Top of Extracted information
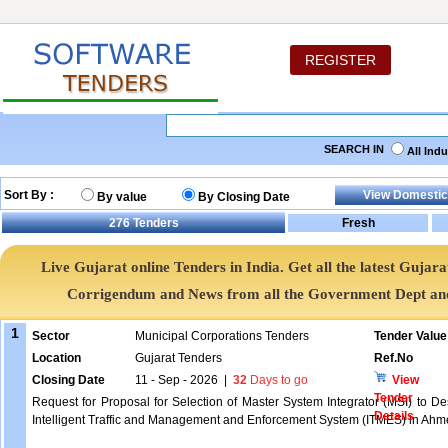
REGISTER
SEARCH IN
All Ind
Sort By :
By value
By Closing Date
276
Tenders
Live Gujarat online Tenders in India. Get all the latest Guj
Corrigendum and News from all the Government Dept an
1
Sector
Municipal Corporations Tenders
Tender Value
Location
Gujarat Tenders
Ref.No
Closing Date
11 - Sep - 2026
|
32
Days to go
View
Tender
Request for Proposal for Selection of Master System Integrator (MSI) to De
Details
Intelligent Traffic and Management and Enforcement System (ITMES) in Ahme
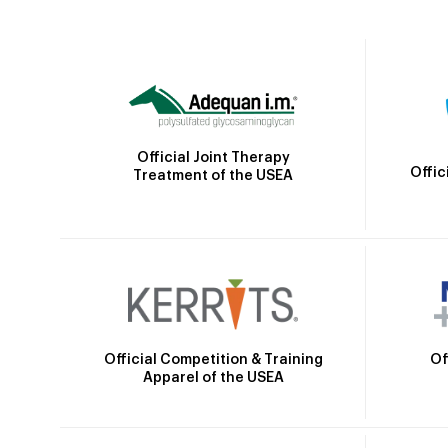
Official Joint Therapy
Offic
Treatment of the USEA
Official Competition & Training
Of
Apparel of the USEA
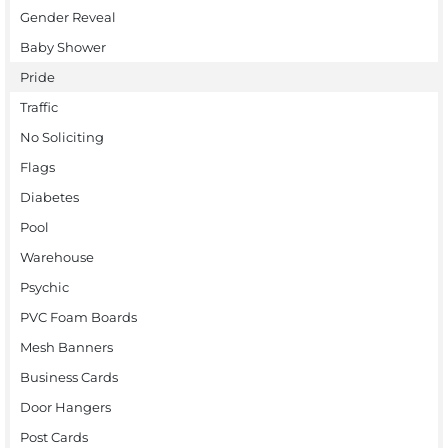
Gender Reveal
Baby Shower
Pride
Traffic
No Soliciting
Flags
Diabetes
Pool
Warehouse
Psychic
PVC Foam Boards
Mesh Banners
Business Cards
Door Hangers
Post Cards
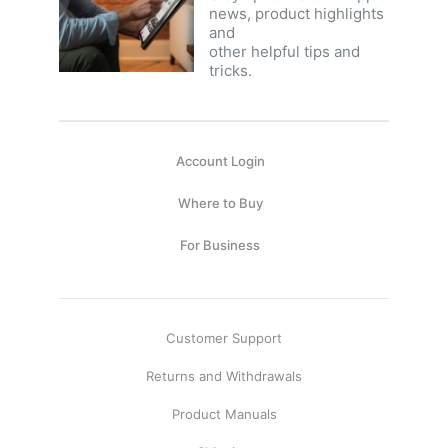
news, product highlights
and
other helpful tips and
tricks.
Account Login
Where to Buy
For Business
Customer Support
Returns and Withdrawals
Product Manuals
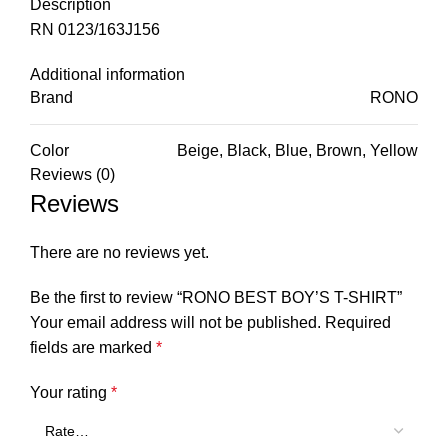
Description
RN 0123/163J156
Additional information
Brand
RONO
Color
Beige, Black, Blue, Brown, Yellow
Reviews (0)
Reviews
There are no reviews yet.
Be the first to review “RONO BEST BOY’S T-SHIRT”
Your email address will not be published.
Required
fields are marked
*
Your rating
*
Bottom of Extracted information
### Requirement
Output everything from the line containing "Description" down to the end of the rows as a Markdown table with the columns "No." and "Line", numbering each line and leaving out blank lines.

### Exercise solution
| No. | Line |
|---|---|
| 1 | Description |
| 2 | RN 0123/163J156 |
| 3 | Additional information |
| 4 | Brand |
| 5 | RONO |
| 6 | Color |
| 7 | Beige, Black, Blue, Brown, Yellow |
| 8 | Reviews (0) |
| 9 | Reviews |
| 10 | There are no reviews yet. |
| 11 | Be the first to review “RONO BEST BOY’S T-SHIRT” |
| 12 | Your email address will not be published. |
| 13 | Required |
| 14 | fields are marked |
| 15 | * |
| 16 | Your rating |
| 17 | * |